School of Biotechnology and Biomolecular Sciences, University of New South Wales, Sydney, NSW, Australia.
BMC Evol Biol. 2013 Nov 7;13:244. doi: 10.1186/1471-2148-13-244.
A major goal of molecular evolution is to determine how natural selection has shaped the evolution of a gene. One approach taken by methods such as KA/KS and the McDonald-Kreitman (MK) test is to compare the frequency of non-synonymous and synonymous changes. These methods, however, rely on the assumption that a change in frequency of one mutation will not affect changes in frequency of other mutations.

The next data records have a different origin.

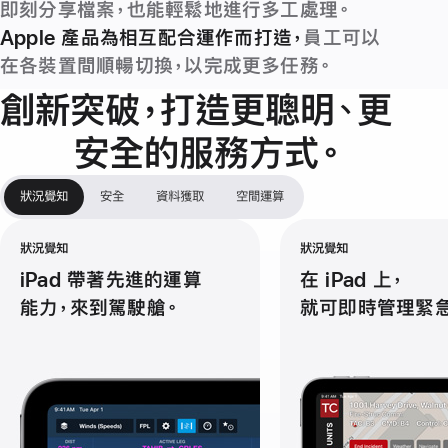
即刻分享檔案，也能輕鬆地進行多工處理。
Apple
產品
為相互配合運作而
打造，
員工可以
在各裝置間順暢切換，以完成更多
任務。
創新突破，打造
更聰明、
更
安全的
服務方式
。
狀況覺知
安全
資料獲取
空間運算
狀況覺知
狀況覺知
iPad 帶著先進的運算
在 iPad 上，
能力，
來到駕駛艙。
就可即時管理緊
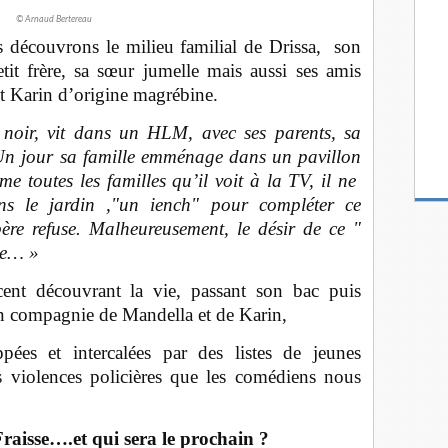
© Arnaud Bertereau
 découvrons le milieu familial de Drissa, son
etit frère, sa sœur jumelle mais aussi ses amis
 Karin d’origine magrébine.
 noir, vit dans un HLM, avec ses parents, sa
. Un jour sa famille emménage dans un pavillon
e toutes les familles qu’il voit à la TV, il ne
s le jardin ,"un iench" pour compléter ce
ère refuse. Malheureusement, le désir de ce "
me… »
ent découvrant la vie, passant son bac puis
 en compagnie de Mandella et de Karin,
ppées et intercalées par des listes de jeunes
 violences policières que les comédiens nous
raisse….et qui sera le prochain ?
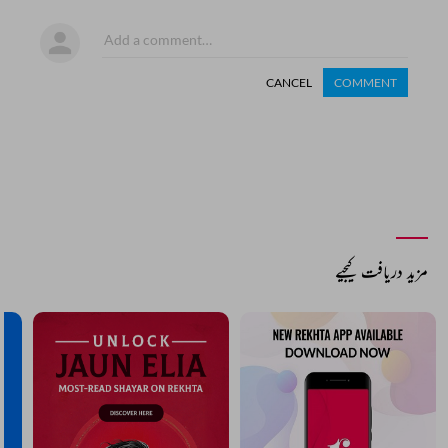
CANCEL
COMMENT
مزید دریافت کیجیے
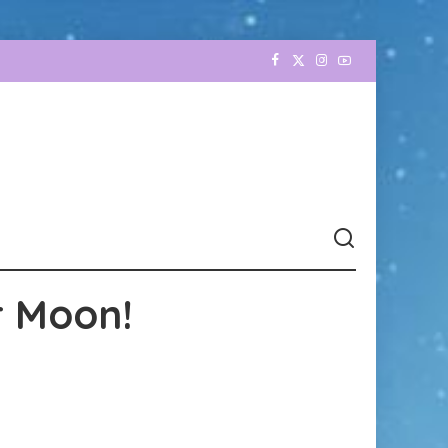
r Moon!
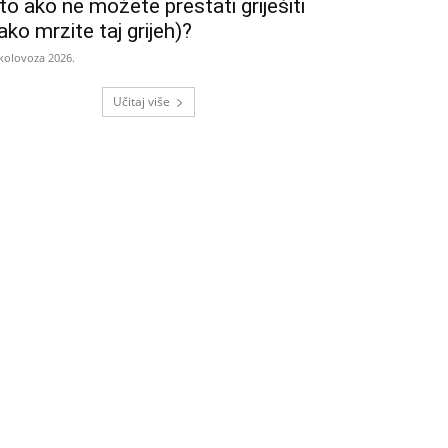
to ako ne možete prestati griješiti
iako mrzite taj grijeh)?
 kolovoza 2026.
Učitaj više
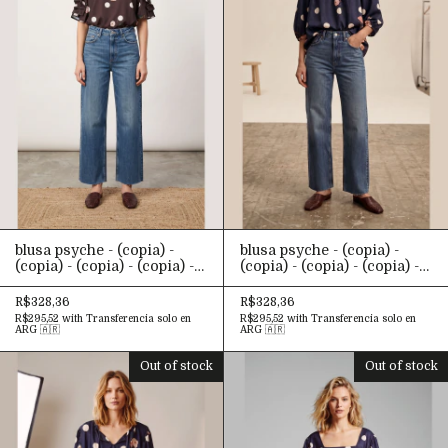
blusa psyche - (copia) -
blusa psyche - (copia) -
(copia) - (copia) - (copia) -
(copia) - (copia) - (copia) -
(copia) - (copia) - (copia) -
(copia) - (copia) - (copia) -
(copia) - (copia) - (copia) -
(copia) - (copia) - (copia) -
R$328,36
R$328,36
(copia) - (copia) - (copia) -
(copia) - (copia) - (copia) -
R$295,52
with
Transferencia solo en
R$295,52
with
Transferencia solo en
(copia) - (copia) - (copia) -
(copia) - (copia) - (copia) -
ARG 🇦🇷
ARG 🇦🇷
(copia) - (copia) - (copia) -
(copia) - (copia) - (copia) -
(copia) - (copia) - (copia) -
(copia) - (copia) - (copia) -
Out of stock
Out of stock
(copia) - (copia) - (copia) -
(copia) - (copia) - (copia) -
(copia) - (copia) - (copia) -
(copia) - (copia)
(copia) - (copia) - (copia) -
(copia) - (copia) - (copia) -
(copia) - (copia) - (copia) -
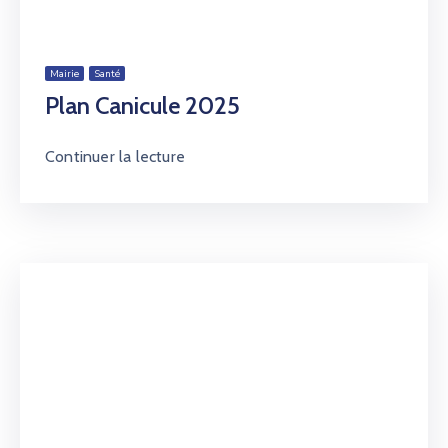
Mairie
Santé
Plan Canicule 2025
Continuer la lecture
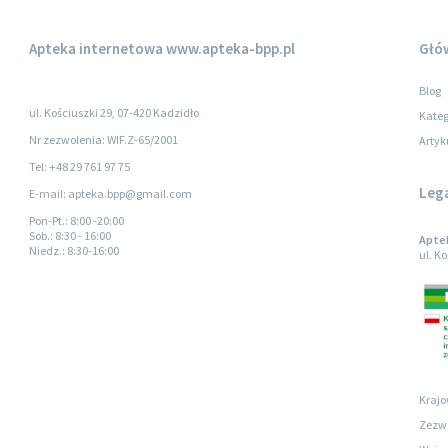
Apteka internetowa
www.apteka-bpp.pl
Głó
Blog
ul. Kościuszki 29, 07-420 Kadzidło
Kateg
Nr zezwolenia: WIF.Z-65/2001
Artyk
Tel: +48 29 761 97 75
Leg
E-mail: apteka.bpp@gmail.com
Pon-Pt.
: 8:00 -20:00
Sob.
: 8:30 - 16:00
Apte
Niedz.
: 8:30-16:00
ul. K
Krajo
Zezwo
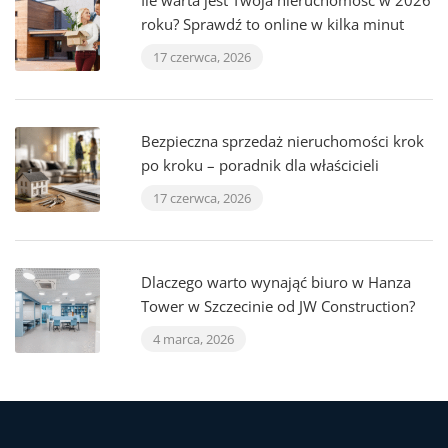
Ile warta jest Twoja nieruchomość w 2026
roku? Sprawdź to online w kilka minut
17 czerwca, 2026
Bezpieczna sprzedaż nieruchomości krok
po kroku – poradnik dla właścicieli
17 czerwca, 2026
Dlaczego warto wynająć biuro w Hanza
Tower w Szczecinie od JW Construction?
4 marca, 2026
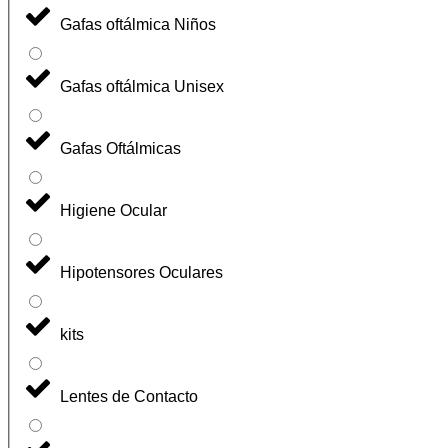
Gafas oftálmica Niños
Gafas oftálmica Unisex
Gafas Oftálmicas
Higiene Ocular
Hipotensores Oculares
kits
Lentes de Contacto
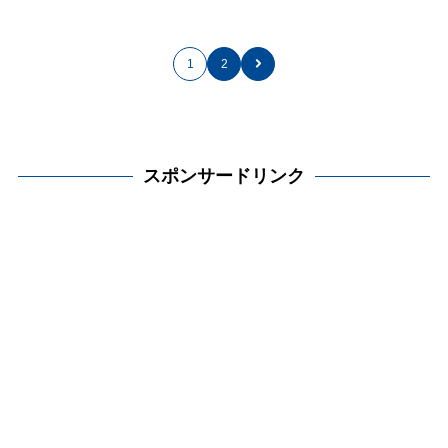
1
2
スポンサードリンク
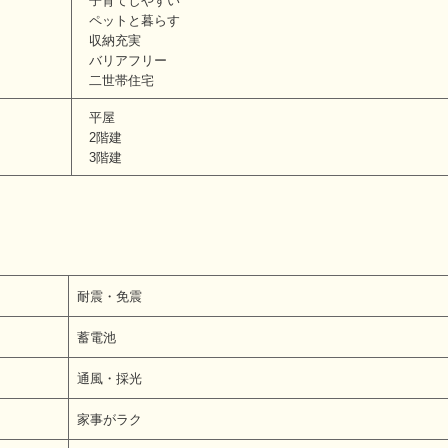
子育てしやすい
ペットと暮らす
収納充実
バリアフリー
二世帯住宅
平屋
2階建
3階建
耐震・免震
蓄電池
通風・採光
家事がラク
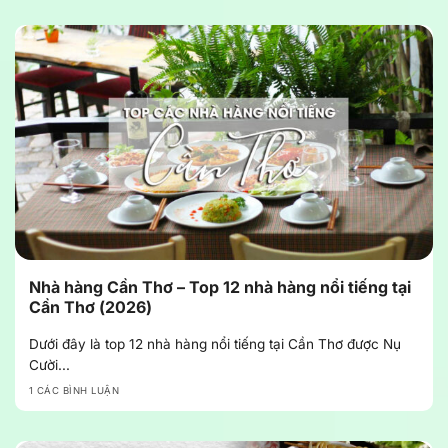
Nhà hàng Cần Thơ – Top 12 nhà hàng nổi tiếng tại
Cần Thơ (2026)
Dưới đây là top 12 nhà hàng nổi tiếng tại Cần Thơ được Nụ
Cười...
1 CÁC BÌNH LUẬN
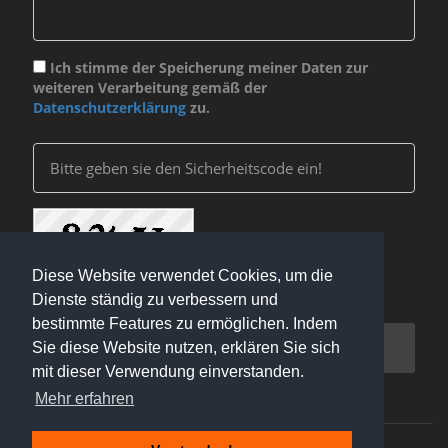
Ich stimme der Speicherung meiner Daten zur
weiteren Verarbeitung gemäß der
Datenschutzerklärung
zu.
Diese Website verwendet Cookies, um die
Dienste ständig zu verbessern und
bestimmte Features zu ermöglichen. Indem
ABSCHICKEN
Sie diese Website nutzen, erklären Sie sich
mit dieser Verwendung einverstanden.
Mehr erfahren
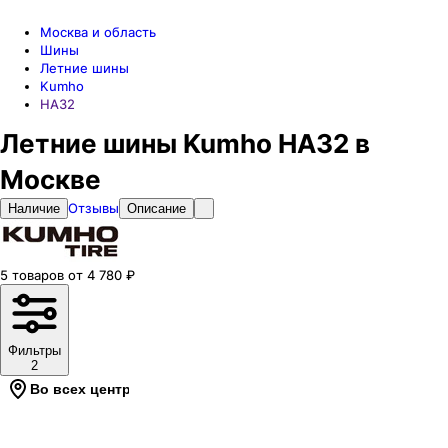
Москва и область
Шины
Летние шины
Kumho
HA32
Летние шины Kumho HA32 в
Москве
Отзывы
Наличие
Описание
5
товаров
от
4 780
₽
Фильтры
2
Во всех центрах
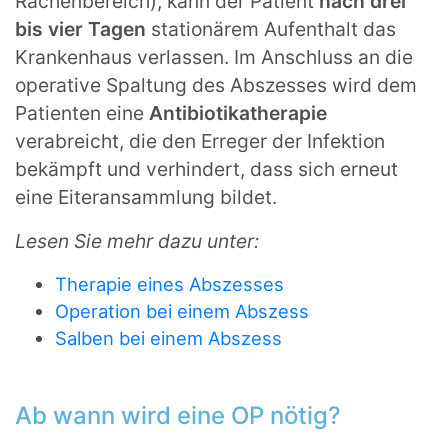
Rachenbereich), kann der Patient
nach drei
bis vier Tagen
stationärem Aufenthalt das
Krankenhaus verlassen. Im Anschluss an die
operative Spaltung des Abszesses wird dem
Patienten eine
Antibiotikatherapie
verabreicht, die den Erreger der Infektion
bekämpft und verhindert, dass sich erneut
eine Eiteransammlung bildet.
Lesen Sie mehr dazu unter:
Therapie eines Abszesses
Operation bei einem Abszess
Salben bei einem Abszess
Ab wann wird eine OP nötig?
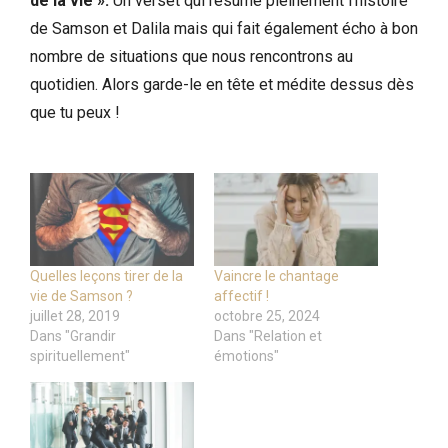
de la vie ».
Un verset qui résume pleinement l’histoire
de Samson et Dalila mais qui fait également écho à bon
nombre de situations que nous rencontrons au
quotidien. Alors garde-le en tête et médite dessus dès
que tu peux !
Quelles leçons tirer de la
Vaincre le chantage
vie de Samson ?
affectif !
juillet 28, 2019
octobre 25, 2024
Dans "Grandir
Dans "Relation et
spirituellement"
émotions"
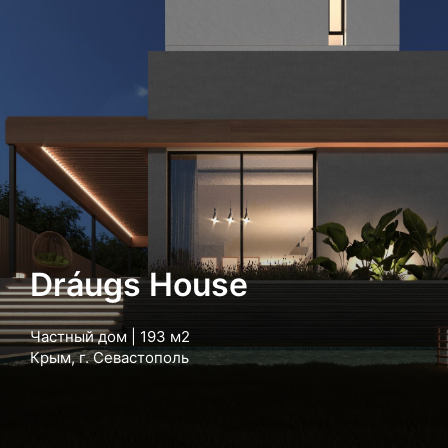
Dráugs House
Частный дом | 193 м2
Крым, г. Севастополь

We demonstrate that linkage between sites can bias measures of selection based on synonymous and non-synonymous changes. Using forward simulation of a Wright-Fisher process, we show that hitch-hiking of deleterious mutations with advantageous mutations can lead to overestimation of the number of adaptive substitutions, while background selection and clonal interference can distort the site frequency spectrum to obscure the signal for positive selection. We present three diagnostics for detecting these effects of linked selection and apply them to the human influenza (H3N2) hemagglutinin gene.
Various forms of linked selection have characteristic effects on MK-type statistics. The extent of background selection, hitch-hiking and clonal interference can be evaluated using the diagnostic statistics presented here. The diagnostics can also be used to determine how well we expect the MK statistics to perform and whether one form of the statistic may be preferable to another.
分子进化的主要目标之一是确定自然选择如何塑造基因的进化。KA/KS 和 McDonald-Kreitman (MK) 检验等方法采用的一种方法是比较非同义突变和同义突变的频率。然而,这些方法依赖于一个假设,即一个突变频率的变化不会影响其他突变频率的变化。
我们证明了位点之间的连锁可以偏置基于同义突变和非同义突变的选择度量。我们使用 Wright-Fisher 过程的正向模拟表明,有利突变与有害突变的连锁漂变可能导致对适应性替代数量的高估,而背景选择和克隆干扰会扭曲位点频率谱,掩盖正选择的信号。我们提出了三种用于检测连锁选择这些影响的诊断方法,并将其应用于人类流感 (H3N2) 血凝素基因。
各种形式的连锁选择对 MK 型统计数据有特征性影响。可以使用此处提出的诊断统计数据来评估背景选择、连锁漂变和克隆干扰的程度。这些诊断还可以用于确定我们对 MK 统计数据的期望程度,以及一种统计数据是否可能优于另一种。